Demythifying The "Nomad" Misunderstanding: Movement Is Never Random

December 12, 2025

Written from Waibene (Thursday Island), on the beautiful Country of the Kaurareg people.

For so long, Australians have been told a story that never belonged to us — that Aboriginal and Torres Strait Islander people were “nomadic”, drifting across the continent without any real pattern, purpose, or governance.


But in the last decade, we’ve begun to hear… loudly and clearly… what our communities have always known:


The data now confirms what our Old People practised for tens of thousands of years:
we were not aimless wanderers.
We moved in alignment with Country, guided by
seasonal calendars, trade routes, kinship obligations, maritime pathways, astronomical markers, law, and deep governance systems.


Our movement was not random.
It was regulated.
It was purposeful.
It was sophisticated.


And somehow… I didn’t fully understand just how deeply that truth lived inside me until I began building businesses. 


My entire purpose for building business is to be able to work from the beaches of the Straits, the red dirt of the Cape, the city board rooms, whilst still putting food on the table.
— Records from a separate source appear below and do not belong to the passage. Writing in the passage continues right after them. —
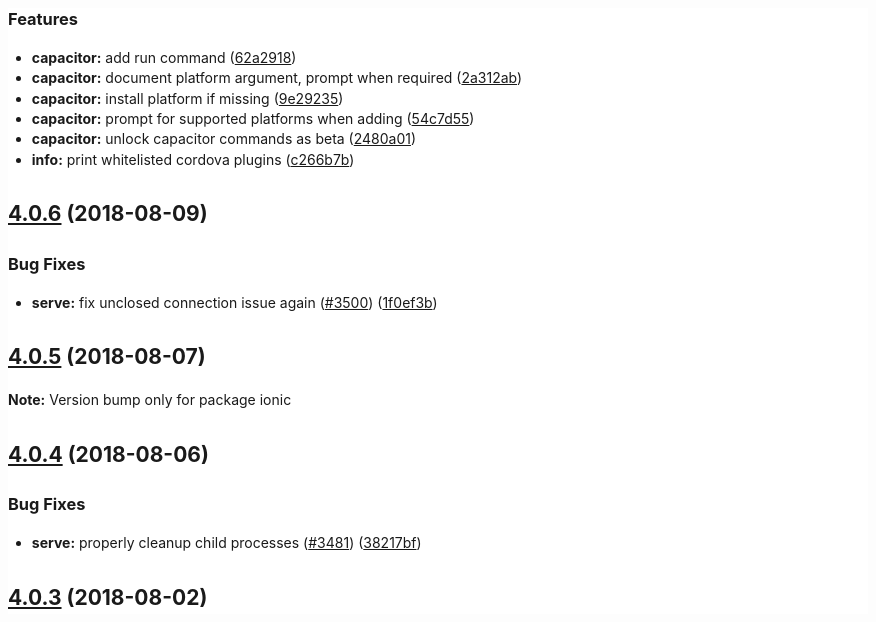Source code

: 
### Features

* **capacitor:** add run command ([62a2918](https://github.com/ionic-team/ionic-cli/commit/62a2918))
* **capacitor:** document platform argument, prompt when required ([2a312ab](https://github.com/ionic-team/ionic-cli/commit/2a312ab))
* **capacitor:** install platform if missing ([9e29235](https://github.com/ionic-team/ionic-cli/commit/9e29235))
* **capacitor:** prompt for supported platforms when adding ([54c7d55](https://github.com/ionic-team/ionic-cli/commit/54c7d55))
* **capacitor:** unlock capacitor commands as beta ([2480a01](https://github.com/ionic-team/ionic-cli/commit/2480a01))
* **info:** print whitelisted cordova plugins ([c266b7b](https://github.com/ionic-team/ionic-cli/commit/c266b7b))




<a name="4.0.6"></a>
## [4.0.6](https://github.com/ionic-team/ionic-cli/compare/ionic@4.0.5...ionic@4.0.6) (2018-08-09)


### Bug Fixes

* **serve:** fix unclosed connection issue again ([#3500](https://github.com/ionic-team/ionic-cli/issues/3500)) ([1f0ef3b](https://github.com/ionic-team/ionic-cli/commit/1f0ef3b))




<a name="4.0.5"></a>
## [4.0.5](https://github.com/ionic-team/ionic-cli/compare/ionic@4.0.4...ionic@4.0.5) (2018-08-07)




**Note:** Version bump only for package ionic

<a name="4.0.4"></a>
## [4.0.4](https://github.com/ionic-team/ionic-cli/compare/ionic@4.0.3...ionic@4.0.4) (2018-08-06)


### Bug Fixes

* **serve:** properly cleanup child processes ([#3481](https://github.com/ionic-team/ionic-cli/issues/3481)) ([38217bf](https://github.com/ionic-team/ionic-cli/commit/38217bf))




<a name="4.0.3"></a>
## [4.0.3](https://github.com/ionic-team/ionic-cli/compare/ionic@4.0.2...ionic@4.0.3) (2018-08-02)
I don’t want to have to choose western economy over learning my cultural economy any longer. 


I always knew I would end up here, I didn’t know what here looked like, but I knew I had to find a way to bring myself home when I needed it, when my family needed. 

Woman sits cross-legged on mat; white background; art structure in red and brown; floral dress.

“As I get clearer on how I find my way home, I realise I am moving like my ancestors did, with purpose, with seasons.”

This year, especially, something has shifted in me.
I am starting to see myself through the same lens of movement that shaped our Old People.


Not “nomadic”.
Not wandering.
But
answering seasons.


I realise now that the way I move between:

  • red dirt Country
  • sea Country
  • and the city

…is not chaos.
It’s
continuity.


I’m not travelling to escape anything, I’m travelling to maintain everything that matters to me:

  • the identity of my children
  • my connection to community
  • my responsibility to kin
  • and my ability to provide for my family


My Old People hunted turtle, dugong, crayfish, to feed their families, to trade, maintain relations.


I’m hunting opportunities.


Not for survival in the traditional sense, but also to put food on the table, secure a home, build a business, and create a legacy for my children.


same purpose.

different tools.

same responsibility.

Woman sitting in chair, smiling. Wearing blue top and black pants. Indoors with decorative woven objects.

THE WESTERN SYSTEM HAD TO BEND TO MY CULTURAL SYSTEM, NOT THE OTHER WAY AROUND

I had to get honest with myself about something:
a 9–5 job could never hold the way my life moves.


Community meetings at midday.
Cultural protocol and practices (funerals, A LOT of funerals, tombstones etc) that don’t fit neatly into annual leave entitlements.
The reality of raising young children, especially when “leave” often gets eaten by daycare sickness (if you know, you know).
Opportunities that come from being physically present in community, not tied to a desk.


So, I built Female First, and every other business since then, because I needed a Western structure that allowed me to live by cultural logic:


To be:

  • in community or nearby,
  • with community when called upon,
  • and working on myself, to be able to balance it all

While also creating wealth without apology for it, because we deserve to create abundance for ourselves and to leave for our children.



This is what economic empowerment looks like when it’s culturally aligned.

our old people did this first

When I travel between sea Country, red dirt Country and the city, I think about the systems my ancestors lived within, the ones data is only now catching up to:


  • long-distance trade networks
  • diplomatic negotiations between clan groups
  • seasonal movement guided by environmental knowledge
  • structured governance and jurisdiction
  • shared resource management
  • kinship-based agreements for travel, marriage, ceremony, and trade


And I realise:


I am not doing anything new.
I am doing what my Old People have always done, moving in accordance with culture, responsibility, and survival.


The difference is that today, instead of hunting by spear or navigating by stars, I’m navigating economic systems, business opportunities, governance structures, and new models of community prosperity.


But the intention is the same:



Find the resources we need.
Protect our families.
Strengthen our communities.
And leave the next generation better than the last.

This is how I find my way home

I am not “nomadic”.
My family is not drifting.
My children are not growing up disconnected or confused.


We are moving the way our ancestors moved:


  • with season
  • with purpose
  • with responsibility
  • with governance
  • with clarity


And every time I land on Country, whether it’s red dirt or saltwater, I can feel the alignment between the old world and the new one.


Movement was never our deficit.
Movement was always our design.



And now, as the next generation, it’s our turn to continue that design through the systems we build, the businesses we lead, and the legacy we leave in the hands of our children.